**Problem to work on**
Report the count of lines containing the word "Spent" in the entries below, and nothing more.

**The input**
########

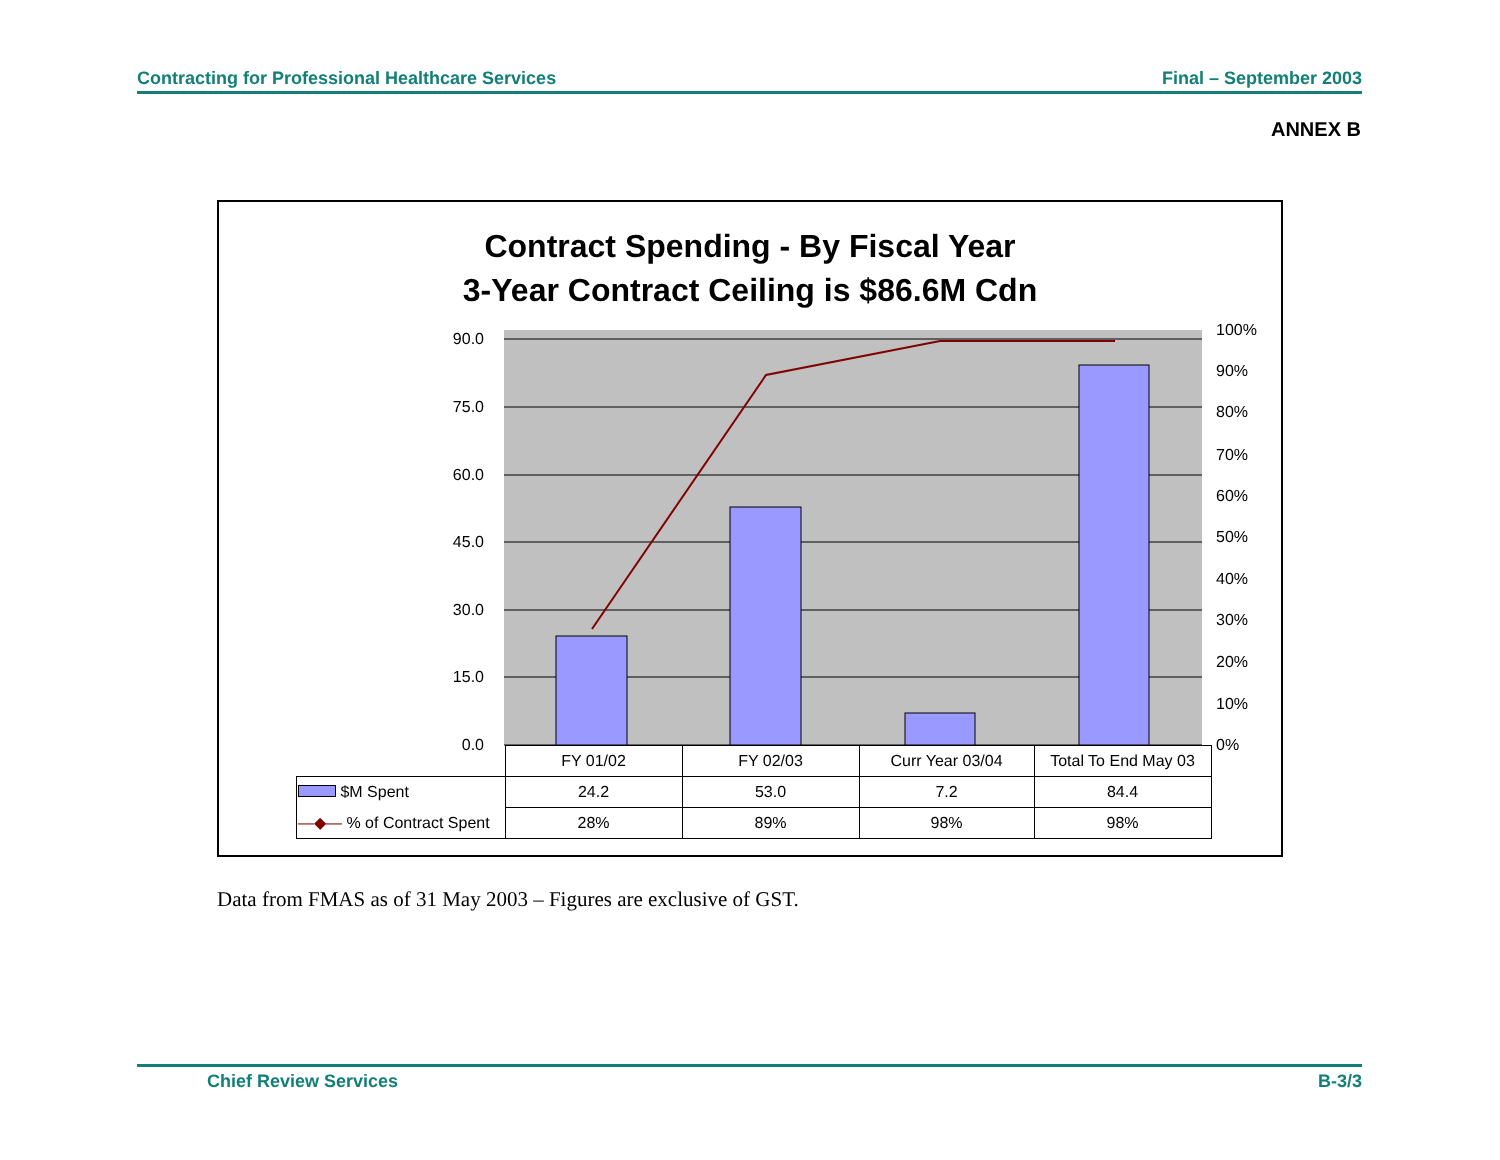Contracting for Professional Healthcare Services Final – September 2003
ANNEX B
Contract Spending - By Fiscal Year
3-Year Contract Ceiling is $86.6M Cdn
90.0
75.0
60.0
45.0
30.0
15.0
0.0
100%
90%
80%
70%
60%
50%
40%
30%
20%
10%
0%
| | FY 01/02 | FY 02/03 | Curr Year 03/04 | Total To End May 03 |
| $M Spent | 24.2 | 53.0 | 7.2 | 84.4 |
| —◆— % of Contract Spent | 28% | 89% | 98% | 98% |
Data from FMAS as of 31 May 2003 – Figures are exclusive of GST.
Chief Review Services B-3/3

########

**Answer section**
2